• _TASK_
Only the lines from the one containing "Document page, 1241x1754 pixels." through the one containing "List each element's" should be printed, exactly as they appear below, with both ends included.

• _DATASET_

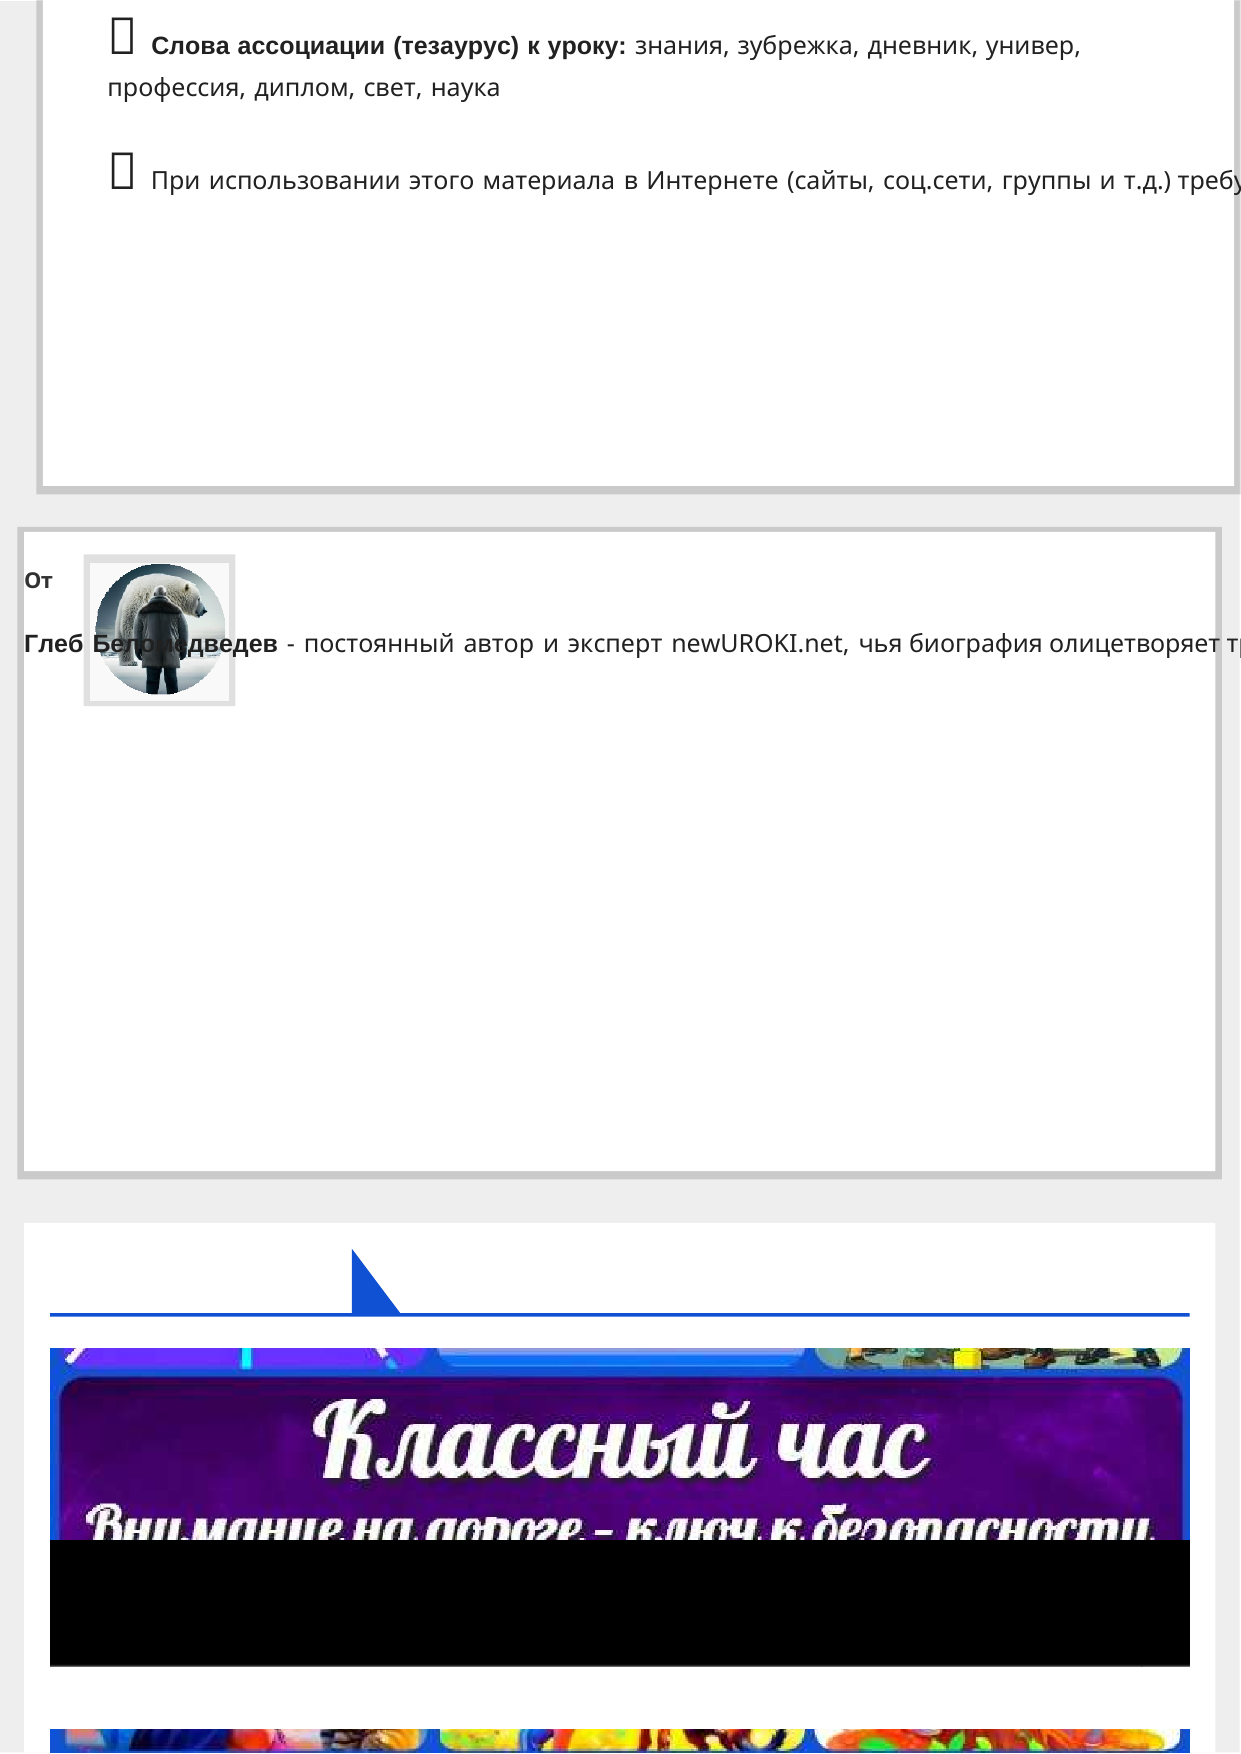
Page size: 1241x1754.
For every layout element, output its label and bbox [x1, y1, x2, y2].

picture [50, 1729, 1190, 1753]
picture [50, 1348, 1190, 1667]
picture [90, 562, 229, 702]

...

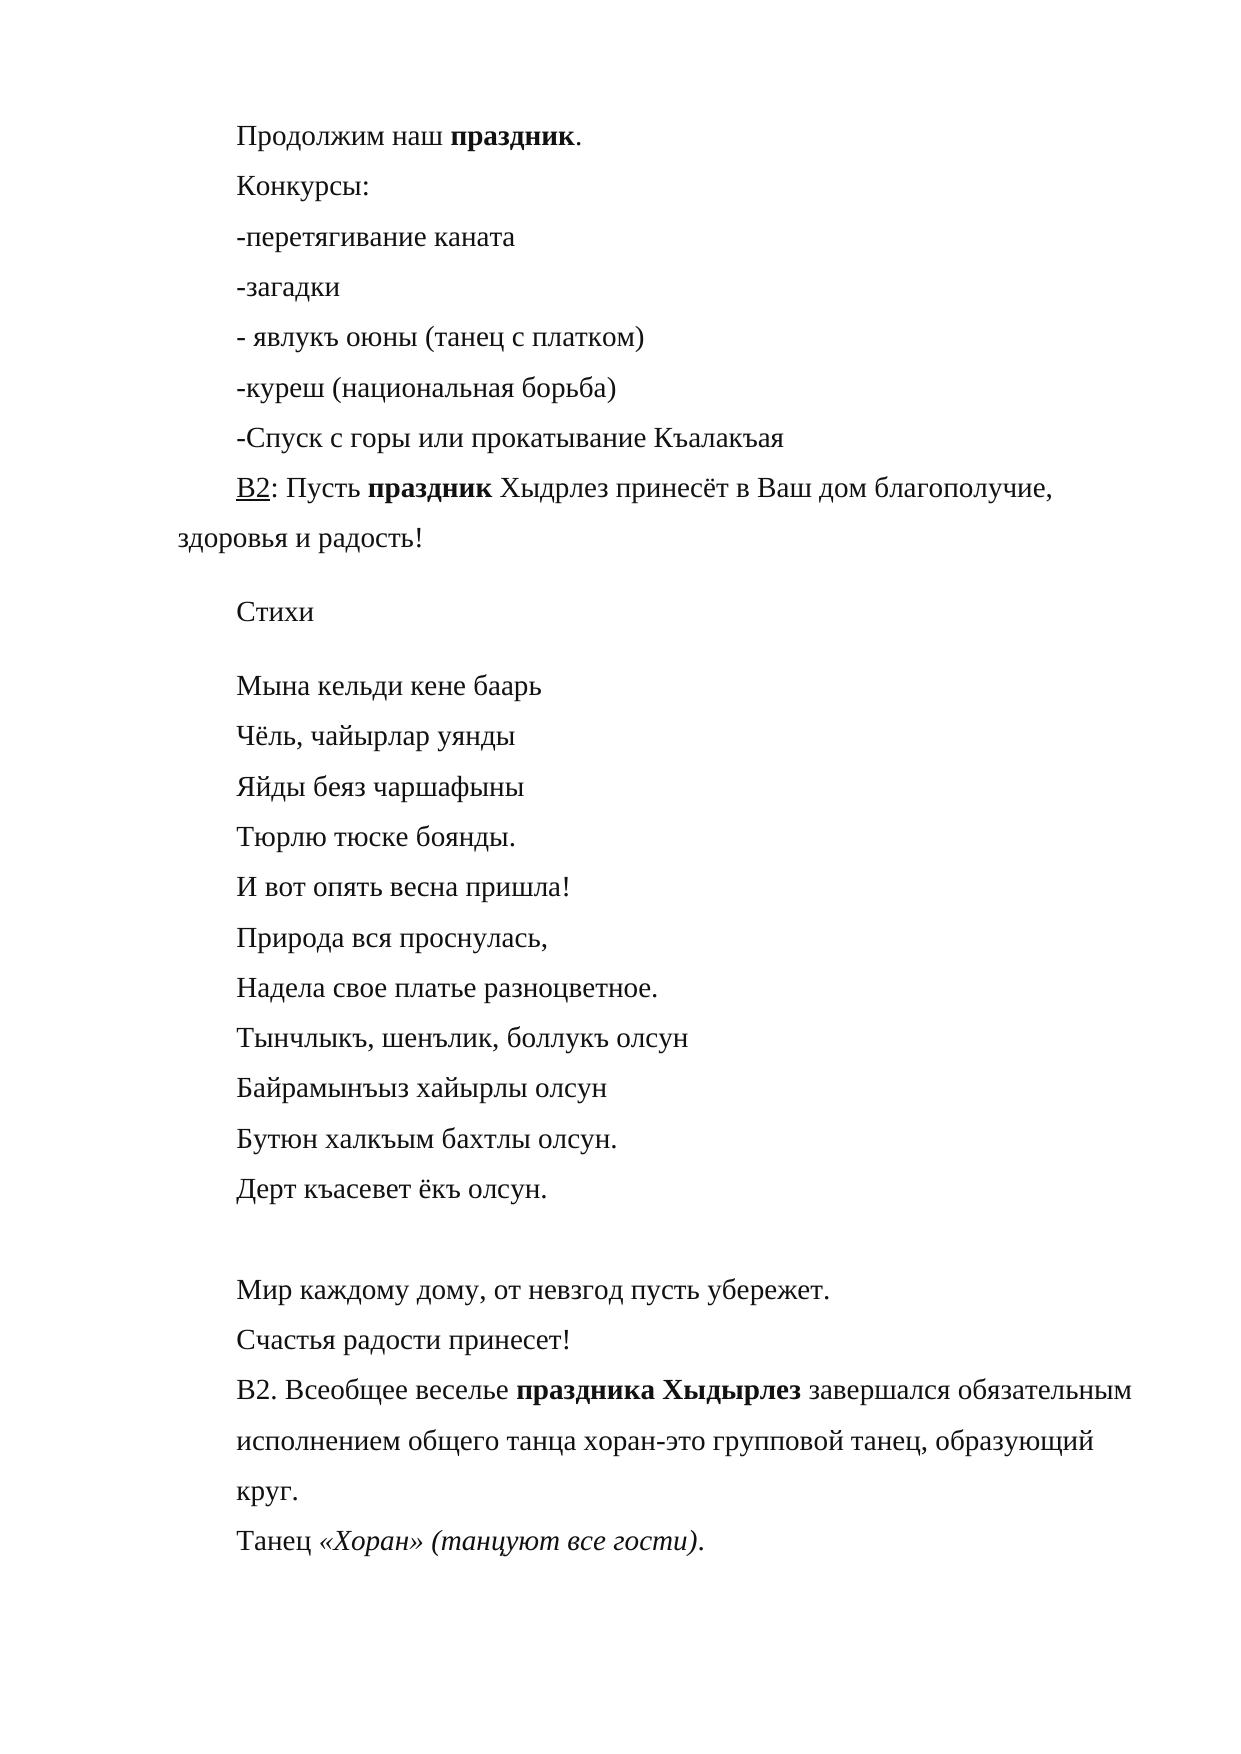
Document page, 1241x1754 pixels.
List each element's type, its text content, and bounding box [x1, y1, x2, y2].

• _ANSWER TO THIS EXERCISE_
Document page, 1241x1754 pixels.
List each element's type, its text content, and bounding box [x1, y1, x2, y2].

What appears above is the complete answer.